Vivre le pluralisme et l'interculturalisme de la
Réalité.
Tous
contre le "racisme" déclaré et le "racisme" anti-raciste,
soit. Mais alors, en faveur de quoi sommes-nous? Nous préférons pour notre part
être moins contre v.g. le "racisme", que pour quelque
chose. Ici, la Réalité et la Vie ont des enseignements à nous donner.
Pour
nous, l'approfondissement de la lutte contre le "racisme" consiste
surtout à vivre le pluralisme et l'interculturalisme de la Réalité elle-même.
Nous disons bien "de la Réalité" pour le distinguer du pluralisme et
de l'interculturalisme idéologiques, relevant de notre volonté, de notre idéal
ou projet. Car même si nous ne pouvons jamais parler de la Réalité qu'à travers
notre pensée, cette dernière ne saurait épuiser ou avaler la Réalité. La
Réalité fait toujours éclater nos cadres de pensée et nous invite à la vivre
avec tout notre être. Il en est ainsi de son pluralisme et de son
interculturalisme. Pour nous, l'opposé du "racisme", c'est donc de
vivre le pluralisme et l'interculturalisme de la Réalité et de la Vérité, dans
lesquels nous sommes inscrits d'office et que nous sommes appelés toujours à
redécouvrir et à vivre tous ensemble.[3]
Par
son pluralisme, la Réalité nous dit: gare à tout absolutisme! On ne peut
combattre le "racisme" par le monolithisme culturel, religieux,
économique, politique, étatique ou autre (qui nivelle, uniformise,
standardise). Les monolithismes sont autant de formes de "racisme",
en tant que banalisateurs ou négateurs des différences. Mais la Réalité
n'absolutise pas non plus ces dernières. Le pluralisme de la Réalité n'est donc
ni la pluralité, ni l'unité mais la relativité ou relationnalité (radicale) de
toutes choses, la symbiodiversité de tout ce qui existe. Cela n'est pas le
relativisme.
La
Réalité nous dit donc aussi: gare à tout relativisme! On ne peut combattre le
"racisme" en suspendant tout jugement, toute prise de position, mais
bien en reconnaissant qu'il n'existe ni bien absolu, ni mal absolu. Reconnaître
la contingence et la relativité radicale de toute chose, ce n'est pas tomber
dans le relativisme; c'est admettre comme irréductible la complexité des choses
qui est celle de la Réalité elle-même, et reconnaître qu'il n'y a aucune chose
qui soit isolée.
Par
son interculturalisme, la Réalité nous rappelle qu'aucune religion, culture ou
conception de la Réalité, aussi universelle qu'elle prétende être, n'épuise
cette dernière, et que les religions, les cultures et les visions du monde ont
besoin les unes des autres pour réaliser leur plénitude (relativité radicale).
La Réalité complexe nous propose l'approche de l'arc-en-ciel, de l'harmonie
dans nos différences, car l'harmonie requiert les différences.
Ce
défi du pluralisme et de l'interculturalisme que nous lance la Réalité doit
être relevé par les personnes, les familles et les communautés, les peuples et
les nations, les religions et les gouvernements.
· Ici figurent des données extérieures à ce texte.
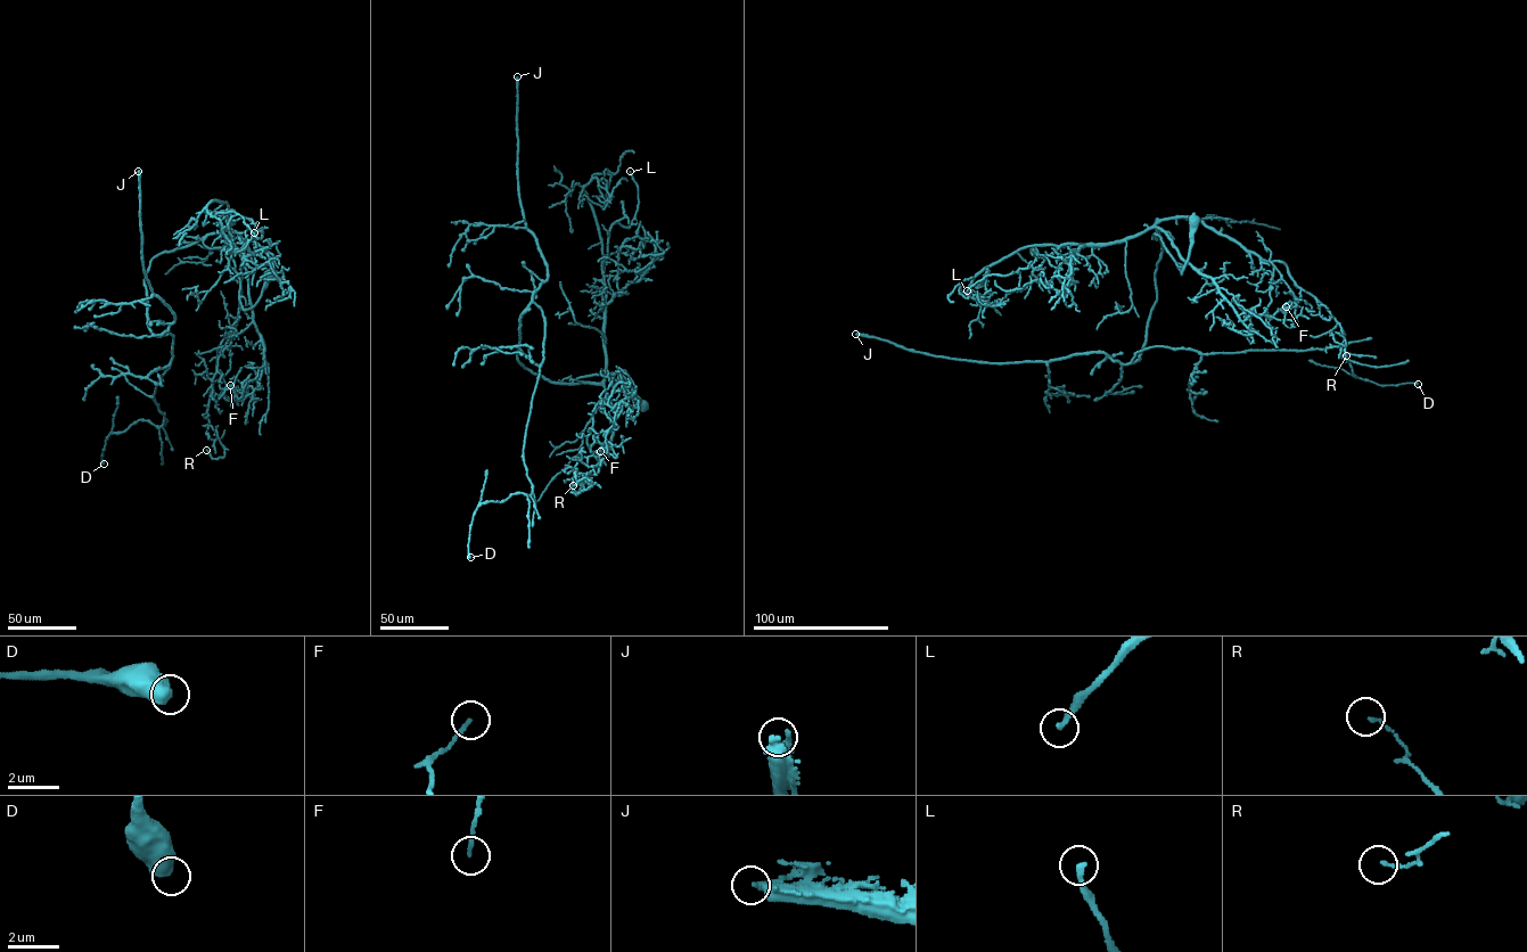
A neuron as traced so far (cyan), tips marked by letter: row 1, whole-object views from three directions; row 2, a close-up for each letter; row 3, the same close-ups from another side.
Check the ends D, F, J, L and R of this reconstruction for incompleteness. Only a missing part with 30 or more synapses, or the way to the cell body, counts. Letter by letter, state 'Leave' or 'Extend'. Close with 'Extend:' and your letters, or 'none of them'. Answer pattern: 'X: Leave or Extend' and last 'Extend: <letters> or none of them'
D: Leave
F: Leave
J: Extend
L: Leave
R: Leave
Extend: J

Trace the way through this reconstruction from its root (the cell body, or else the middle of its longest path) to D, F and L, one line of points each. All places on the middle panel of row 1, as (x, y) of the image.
D: (642, 404), (617, 372), (564, 384), (524, 367), (531, 303), (532, 493), (478, 506), (470, 557)
F: (642, 404), (617, 372), (576, 379), (620, 378), (634, 392), (604, 434), (616, 457), (600, 451)
L: (642, 404), (617, 372), (576, 380), (605, 376), (601, 263), (609, 229), (629, 227), (637, 210), (630, 171)

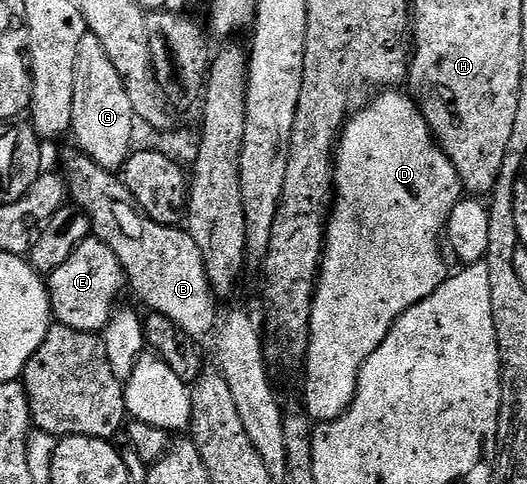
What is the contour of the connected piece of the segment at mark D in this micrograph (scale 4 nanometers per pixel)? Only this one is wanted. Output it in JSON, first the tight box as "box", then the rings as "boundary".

Comme le dit le philosophe de
l'interculturel, Raimon Panikkar, «le défi interculturel de notre temps, c'est
qu'il n'y a pas grand espoir qui reste pour notre planète, à moins d'inviter le
barbare, le mleccha[4], le goy[5], l'infidèle,
le nigger, le kafir[6], l'étranger
à être membres intrinsèques de moi-même, en plus de ceux de mon clan, de ma
tribu, de ma race, de mon église ou de mon idéologie».
Kalpana Das, présidente-directrice générale
Robert Vachon, directeur de la recherche et des publications
Lomomba Emongo, chercheur
Institut Interculturel de Montréal
[1]Les notions de pluralisme et d'interculturalisme
utilisées ici ne sont en aucune façon inféodées ni à la notion de
multiculturalisme du gouvernement canadien, ni à celle d'interculturalisme du
gouvernement québécois.
[2]Il faut noter que la modernité croit avoir le monopole
des critères (et donc de la définition) de l'équité, de ce qui constitue la
pauvreté, la richesse et la misère. Il y a là aussi une attitude
"raciste".
[3]Voir R. Vachon "Le mythe émergent du Pluralisme et
de l'Interculturalisme de la Réalité" (35 pp.),
(à paraître dans Interculture).
[4] Expression hindoue.
[5] Expression juive.
[6] Expression musulmane.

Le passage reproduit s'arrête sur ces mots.